Left-wing academics and journalists continue to dismiss that desire with their specious claim that Broken Windows policing is an unjust assault on the poor. Commissioner Ray Kelly, for one, knows better. So seriously does he take the department’s role here that he sends photographers throughout the city to take pictures of illegal street conditions; Kelly then e-mails those photos to precinct commanders to shame them into action.
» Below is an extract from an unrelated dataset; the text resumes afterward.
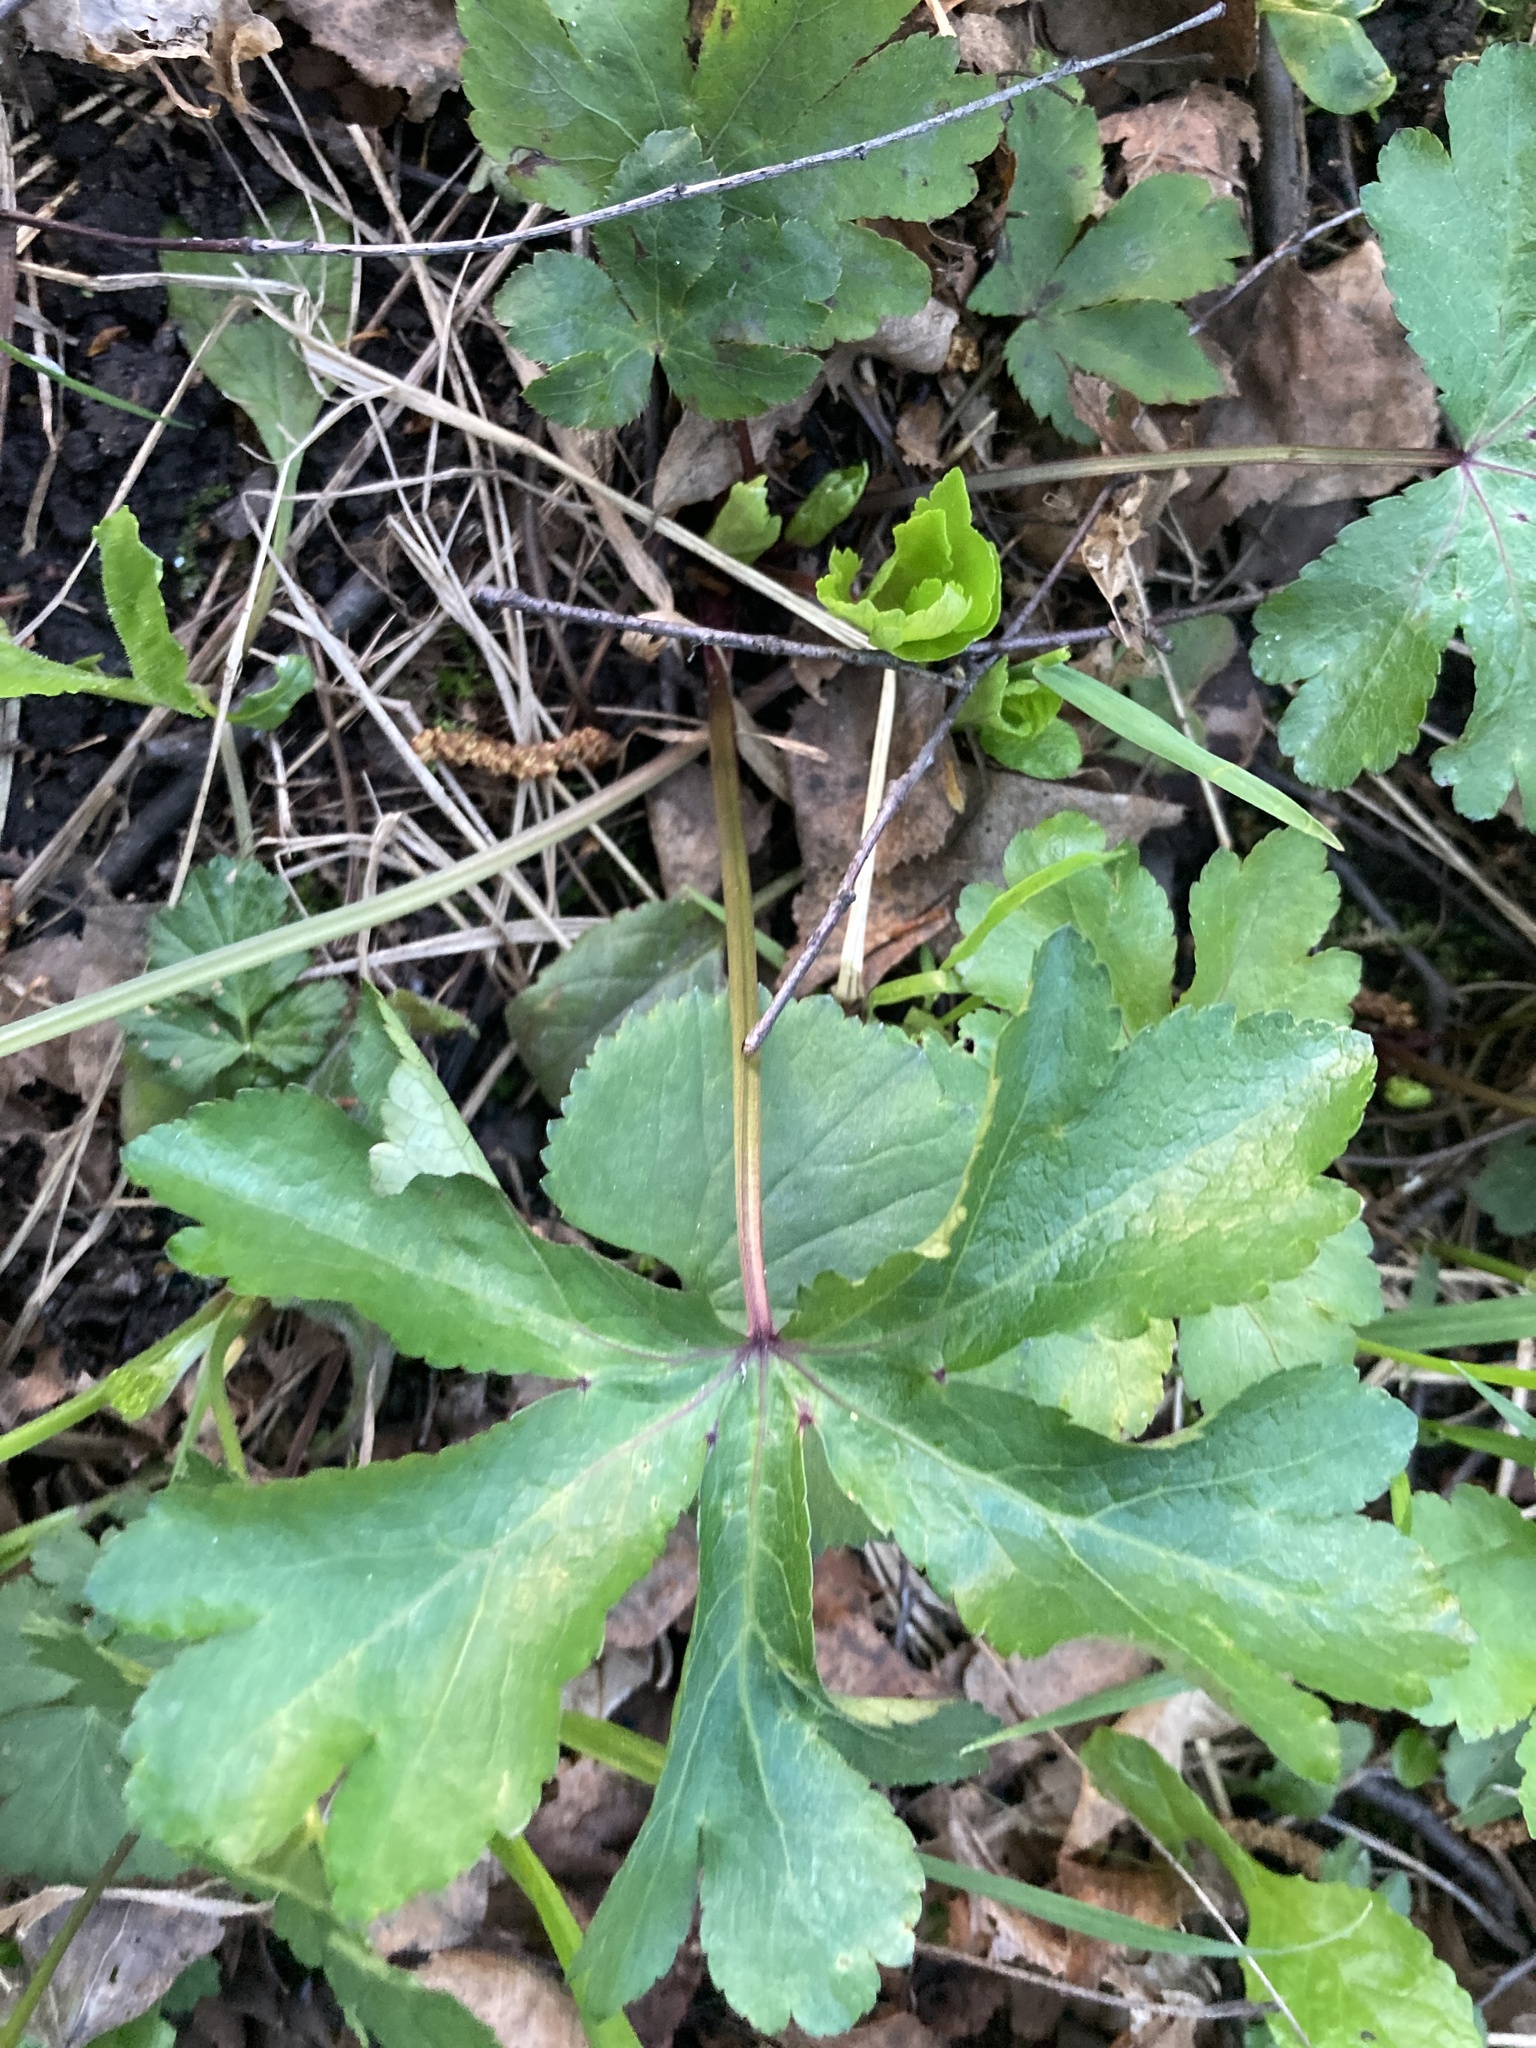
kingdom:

Wilson and Kelling’s insights, along with the accountability system known as Compstat, have driven New York crime down nearly 80 percent since the early ’90s, transforming the city and releasing millions from the bondage of violence. Today, there isn’t a police department in the country that doesn’t apply Broken Windows theory to reduce crime and the public’s fear of crime.

Wilson’s last article for City Journal asked a question his academic colleagues would still rather overlook: Why has crime gone down in the recession? Academics’ near-universal indifference to the post-recession crime drop reflects the enduring grip of the root-causes theory of crime, which predicts that crime should shoot up during hard economic times. Fortunately, police professionals have cast their lot with Professor Wilson.

New York’s, and the nation’s, ongoing crime drop, through good times and bad, can be credited in no small part to James Q. Wilson’s empirically tested wisdom about human behavior and the rule of law.

Heather Mac Donald is a contributing editor at the City Journal and the John M. Olin Fellow at the Manhattan Institute. From City Journal online.